Yönergeler:
1. Alıştırma metninde "Abram ve beraberindekiler, Mısır'dan" sözleriyle başlayan bölümü "Karş. Tekvîn, XIV/14-16)" sözlerine kadar yeniden yazın. Bunu yaparken "doğuya" yerine "batıya" koyun.
2. Alıştırma metninde parantez içinde geçen bütün Tekvîn atıflarını metindeki sırasıyla sıralayın.

Abram ve beraberindekiler, Mısır'dan böylece ayrıldılar. Çok zengindirler.
Çobanları arasındaki bir tartışmadan sonra Abram'la Lut, birbirinden ayrılırlar.
Lut, doğuya doğru gider. Abram ise, Ken'an diyarında oturur. Abram, bulunduğu
bölgede hakimiyetini kabul ettirir ve bu arada esir edilen kardeşi (daha önce
kardeşinin oğlu olarak belirtilir. Bkz. Tekvîn, XII/5. Karş. Tekvîn, XIV/14-16)
Lut'u kurtarıp yanına alır (Tekvîn, XIII-XIV. Bâb.).
Bu olaylardan sonra Rab, rüyâsında Abram'a görünür, ona yardım edeceğini
bildirir. Abram, O'ndan zürriyet ister. Tanrı da vereceğini vâdeder. Karısı
Saray'ın teklifi üzerine câriyesi Hacer ile evlenir ve ondan İsmail doğar. Bu
sırada Abram, seksen altı yaşındadır (Tekvîn, XI-XIV. Bâb). Doksan dokuz yaşına
geldiğinde Tanrı ona görünür ve onun zürriyetini çoğaltacağını bildirir. Bunun
üzerine Abram, yüzüstü düşer ve Allah, onunla şöyle konuşur: "Ben ise, işte,
ahdim seninledir ve birçok milletlerin babası olacaksın ve artık adın Abram
(yüce baba anlamında) çağırılmayacak, fakat İbrahim (cumhûr -halk, umûm-'un
babası anlamında) olacak; çünkü seni birçok milletlerin babası ettim. Ve seni
ziyâdesiyle semereli kılacağım ve seni milletler yapacağım ve senden sonra
zürriyetini, Allah olmak için seninle ve senden sonra zürriyetinle benim aramda
ahdimi, nesillerince ebedî ahid olarak sabit kılacağım. Ve senin gurbet
diyarını, bütün Ken'an diyarını, sana ve senden sonra zürriyetine ebedî mülk
olarak vereceğim ve onların Allah'ı olacağım" (Tekvîn, XVII/1-8).

Verilen malzeme:
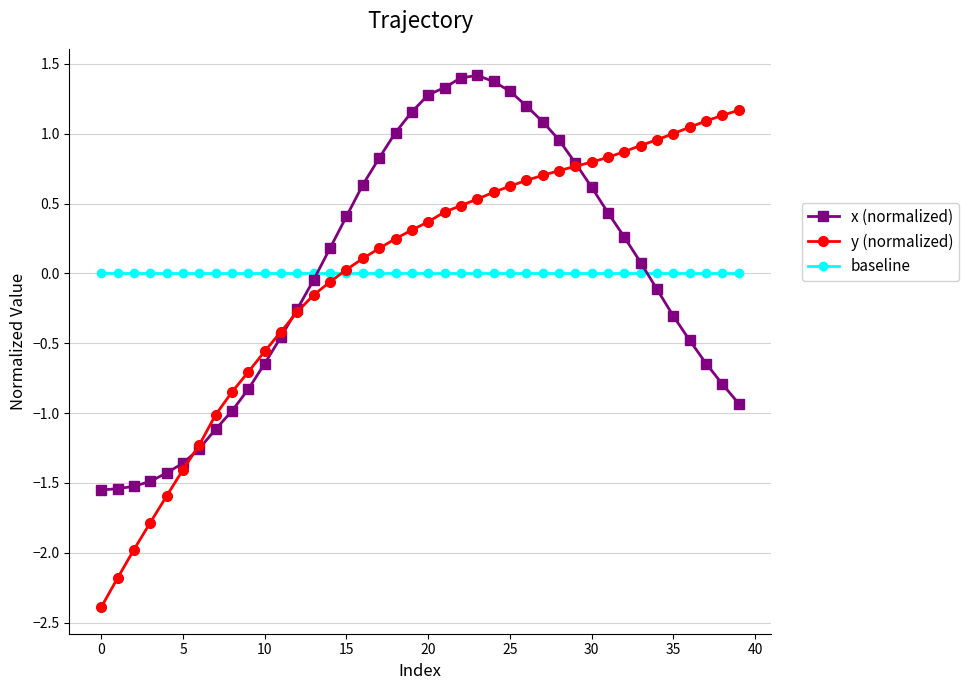

True or false: baseline and x (normalized) cross at least once.

True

Cevap anahtarı:
1.
Abram ve beraberindekiler, Mısır'dan böylece ayrıldılar. Çok zengindirler.
Çobanları arasındaki bir tartışmadan sonra Abram'la Lut, birbirinden ayrılırlar.
Lut, batıya doğru gider. Abram ise, Ken'an diyarında oturur. Abram, bulunduğu
bölgede hakimiyetini kabul ettirir ve bu arada esir edilen kardeşi (daha önce
kardeşinin oğlu olarak belirtilir. Bkz. Tekvîn, XII/5. Karş. Tekvîn, XIV/14-16)

2.
Tekvîn, XII/5
Tekvîn, XIV/14-16
Tekvîn, XIII-XIV. Bâb.
Tekvîn, XI-XIV. Bâb
Tekvîn, XVII/1-8